An expected shortage of natural gas this winter will be partially the result of “scandalous” ineptitude on the part of the Federal Power Commission, according to a member of the House commerce subcommittee on energy and power. Rep. John D. Dingell (D-Michigan) said that despite five years of investigation, the FPC still does not know the amount of gas under contract, the amount being delivered or the amount that can be delivered. Dingell and two other House members, William Brodhead (D-Michigan) and Anthony Moffett (D-Connecticut), also accused the commission of acting as a “fourth branch of government” that refuses to execute. congressional policy in order to build a case for decontrol of natural gas prices.

Emissions from supersonic planes combined with chlorine chemicals pouring into the atmosphere from aerosol cans are destroying the high altitude ozone layer that shields humans from ultraviolet radiation, a U.C. Berkeley scientist said. Dr. Harold S. Johnston, a chemist, warned four years ago that supersonic planes emit nitrogen compounds that erode the ozone layer. He said his latest calculations were based on findings from federally sponsored research conducted during the past three years by many scientists.

Generations of Americans have been riding an economic wave of rising expectations. But, for the first time since public opinion research began measuring such attitudes in 1959, in the last year Americans have experienced a substantial decline in optimism about the future. A survey commissioned by The New York Times showed that inflation, other economic problems and foreboding about the energy crisis have made inroads into Americans’ confidence, expectations and aspirations.

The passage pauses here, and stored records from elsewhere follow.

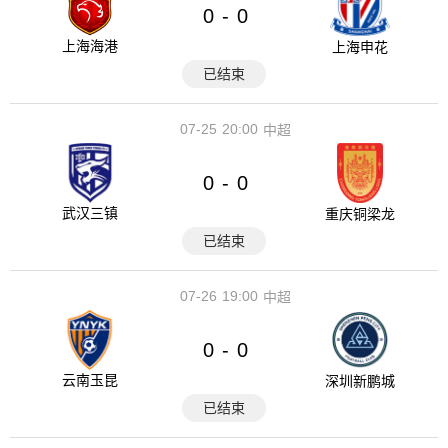
0
0
-
上海海港
上海申花
已结束
07-25
20:00
中超
0
0
-
武汉三镇
重庆铜梁龙
已结束
07-26
19:00
中超
0
0
-
云南玉昆
深圳新鹏城
已结束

An example of Americans’ disenchantment is a growing public resistance to surveys. Survey takers are deeply concerned about this new coolness to the studies, which have become a key tool of government, business and scholarship and which often shape governmental policy on such matters as housing, unemployment and health care. The problem is likely to have an impact on the 1976 presidential campaign.

Columbia Records releases “Still Crazy After All These Years”, the fourth solo studio album by American singer-songwriter Paul Simon; it features the title track and the hits “50 Ways to Leave Your Lover” and “My Little Town”, and wins 2 Grammy Awards.

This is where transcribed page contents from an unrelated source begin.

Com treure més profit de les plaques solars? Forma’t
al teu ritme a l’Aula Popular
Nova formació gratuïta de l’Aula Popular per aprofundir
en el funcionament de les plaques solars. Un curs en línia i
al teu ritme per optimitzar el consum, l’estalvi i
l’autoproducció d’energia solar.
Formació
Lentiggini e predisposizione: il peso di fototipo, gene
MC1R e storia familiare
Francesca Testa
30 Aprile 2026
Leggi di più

The (ABA) Denver Nuggets play their first game at McNichols Sports Arena and beat the St Louis Spirits.


Major League Baseball:

The Reds swap pitcher Joaquin Andujar to Houston for pitcher Carlos Alfonso and Luis Sanchez.


NFL Football:

Speedy Mel Gray caught two touchdown passes and Jim Bakken extended his string of successful field goals to 10 in a row, kicking a pair, as the St. Louis Cardinals defeated the New York Giants, 20–13, Saturday. Gray hauled in a scoring pass from all-purpose back Terry Metcalf on an option play worth 51 yards in the first period, then grabbed a 38-yard touchdown pass from quarterback Jim Hart with 42 minutes left in the game. Bakken, who has yet to miss a field goal try this season, connected on a 37-yarder in the first quarter as the Cardinals built a 10–0 lead. Then he added a 40-yard field goal in the third period. The Giants’ first touchdown came halfway through the final quarter when Craig Morton hit wide receiver Ray Rhodes on a 12-yard pass, climaxing an 83-yard drive. Morton passed 6 yards to Walker Gillette for New York’s other score with 2:03 to play. With 41 seconds to play, Jim Steinke blocked a punt by the Cards’ Jeff West, giving the Giants one last chance. They started on the St. Louis 38 and moved to the 20, but Norm Thompson’s interception with 15 seconds to go saved the victory for the Cards.

St. Louis Cardinals 20, New York Giants 13


Born:

Kevin Landolt, NFL defensive tackle (Jacksonville Jaguars), in Mount Holly, New Jersey.

Eirik Glambek Bøe, Norwegian musician (Kings of Convenience), in Bergen, Norway.

Zadie Smith, British novelist (“White Teeth”; “On Beauty”; “Swing Time”), in Brent, London, England, United Kingdom.


Died:

Frank Puglia, 83, Italian actor (“Black Orchid”, “Jungle Book”).